那是属于人类的尊严和温度。
然而,在所有人都沉浸在安逸中的角落。
顾凌霄坐在工作台前,指尖把玩着一块边缘尖锐的金属碎片。这是他洗澡时,从浴室排水口最深处,亲手抠出来的。
颜色暗红,带着极有规律的人工蚀刻纹路。
这绝对不是车上的零件。它更像是一种追踪装置的微型外壳,在某种剧烈的震动下脱落,顺着水流卡进了排水口。
谁带上来的?
还是……那个一直在身后十几公里外游荡的“影子”,趁着战车停靠间隙,不知不觉黏上来的?
与此同时,车顶上方。
大毛如同一尊暗红色的金属雕塑,死死盯着南方的夜空。
它是变异生物,它的感官远超雷达。
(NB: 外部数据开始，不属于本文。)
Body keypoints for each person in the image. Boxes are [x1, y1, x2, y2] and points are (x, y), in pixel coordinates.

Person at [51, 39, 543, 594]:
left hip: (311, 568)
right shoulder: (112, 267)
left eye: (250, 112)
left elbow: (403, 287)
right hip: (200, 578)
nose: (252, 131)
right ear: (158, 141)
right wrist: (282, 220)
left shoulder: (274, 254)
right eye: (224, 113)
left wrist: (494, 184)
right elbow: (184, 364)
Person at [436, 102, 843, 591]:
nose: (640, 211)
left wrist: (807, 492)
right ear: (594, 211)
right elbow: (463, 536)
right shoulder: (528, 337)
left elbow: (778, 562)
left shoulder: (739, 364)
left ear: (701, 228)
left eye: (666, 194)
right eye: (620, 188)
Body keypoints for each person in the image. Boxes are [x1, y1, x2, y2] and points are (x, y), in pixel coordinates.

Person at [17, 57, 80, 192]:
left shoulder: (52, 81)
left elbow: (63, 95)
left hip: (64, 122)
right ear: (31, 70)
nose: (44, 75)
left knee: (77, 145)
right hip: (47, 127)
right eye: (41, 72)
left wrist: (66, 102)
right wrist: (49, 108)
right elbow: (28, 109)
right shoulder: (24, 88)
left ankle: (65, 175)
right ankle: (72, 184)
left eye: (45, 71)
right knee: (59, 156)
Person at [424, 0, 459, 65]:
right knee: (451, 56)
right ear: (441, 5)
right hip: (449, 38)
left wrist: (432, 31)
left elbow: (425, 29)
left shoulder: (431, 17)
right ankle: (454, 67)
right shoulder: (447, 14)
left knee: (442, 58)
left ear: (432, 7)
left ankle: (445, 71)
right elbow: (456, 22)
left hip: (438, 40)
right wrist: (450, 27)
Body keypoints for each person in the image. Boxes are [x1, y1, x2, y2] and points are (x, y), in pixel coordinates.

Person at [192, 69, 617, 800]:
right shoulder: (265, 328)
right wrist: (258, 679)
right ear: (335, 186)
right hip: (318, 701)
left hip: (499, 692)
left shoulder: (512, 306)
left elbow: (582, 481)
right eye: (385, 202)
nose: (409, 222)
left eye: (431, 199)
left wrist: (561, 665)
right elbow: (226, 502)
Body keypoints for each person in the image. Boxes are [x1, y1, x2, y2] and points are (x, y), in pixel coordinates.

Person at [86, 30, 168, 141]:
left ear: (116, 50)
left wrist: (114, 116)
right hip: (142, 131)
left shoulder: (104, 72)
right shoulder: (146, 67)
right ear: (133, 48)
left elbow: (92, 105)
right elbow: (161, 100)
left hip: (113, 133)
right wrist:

它的琥珀色竖瞳里,映出了一片只有它能看到的血云。
那边是尸潮的方向。
但那片血云的移动速度,已经彻底颠覆了尸潮该有的逻辑!某种东西,正在尸潮深处疯狂催化它们。
深夜两点。
风声如厉鬼嘶嚎,车厢内的十二个女人全都沉沉睡去,发出细微且均匀的呼吸声。
顾凌霄独自坐在驾驶舱。仪表盘幽绿的光打在他的侧脸上,冷硬如铁。
他点开交易频道的私信后台。
一条两个小时前发来的新消息,静静躺在“铸铁匠”的收件箱里。
ID:守夜人。
【我不是敌人。K-385避难所,那里的商人欠我个人情。我在那里等你。洗干净脖子或者带上子弹,来或不来,你自己选。】
顾凌霄直接气笑了。
能在末世里说出“我不是敌人”的,通常杀起人来最狠。对方抛出商人避难所这个绝对安全区作为筹码,算准了他一定会路过。
他手指在虚拟键盘上敲击。没有任何弯弯绕绕,更没有试探。
只有极具压迫感的两个字。
【来见。】
发送成功的提示音刚落,三秒钟不到,对方的回复如同设定好的程序一般弹了出来。
【K-385,明日正午。独自来。】
顾凌霄关闭面板,右手拇指无意识地摩挲着那块暗红色的金属碎片,目光穿透挡风玻璃,刺向那无尽的黑夜。
明日正午。
他倒要看看,这场猫鼠游戏,谁才是鼠。
……
正午。风雪稍歇。
K-385。
一座重度加固过的废弃加油站盘踞在公路右侧。建筑顶端,一盏破旧的霓虹灯牌漏着电,蓝红交替的电流“滋滋”作响,拼出四个大字:废土商人。
暖黄的光晕被狂风扯碎,散落在惨白的雪面上。
顾凌霄独自踏过雪原。
厚重的军靴踩碎冰层,发出刺耳的脆响。他没穿臃肿的防寒服,只罩了件黑色战术夹克。左腰悬着合金战斧,右侧挂着高爆手雷,背上斜挎那把2级手工杠杆步枪。
行至距离大门十米处,他脚步一顿,微微偏头。
五百米外,冻土丘陵顶部,镜面反光一闪而逝。
四姐,已就位。十字准星死死锁着加油站半开的玻璃门。
推门入内。
一股夹杂着机油、劣质烟草和木炭燃烧的热浪扑面而来。
柜台后,系统生成的NPC商人裹着破败的军大衣,窝在火炉边,一双泛黄的眼睛透着绝对中立的市侩,扫了顾凌霄一眼,没吭声。
顾凌霄直接无视,走向据点最深处的阴暗角落。
一张原木桌。一个披着深灰色连帽斗篷的人影独坐其后。桌上放着一个掉漆的搪瓷杯,水已结了一层薄冰。
拉开椅子,皮质摩擦声极度刺耳。顾凌霄坐下,双手按在桌沿,没碰腰间的武器。
对面的斗篷人动了。
一只手从宽大的袖袍里伸出,骨节粗大,手背布满冻疮与暗红的旧疤。两指捏住兜帽边缘,向后掀开。
一张三十出头的女人脸。
齐耳短发又粗又硬。左脸赫然挂着一条极深的陈年刀疤,从眉角生生撕裂到下颌,野蛮地破坏了五官原本的柔和。她的右手,始终藏在桌下。
“坐。”声音粗粝,像砂纸磨过喉咙。
“38码?”顾凌霄开门见山。
女人灰褐色的眼眸微微一缩,嘴角扯出一抹冷硬的弧度。“陆疯子的名录上,我应该去了东线太平养老。那是我逼老秦写的,我需要所有人都以为我不在北边。”
顾凌霄眼神沉下。破案了。
陆远舟日记里那个“下落不明”的38码,根本没走。她在这段死亡公路上,形单影只地潜伏了近两个月。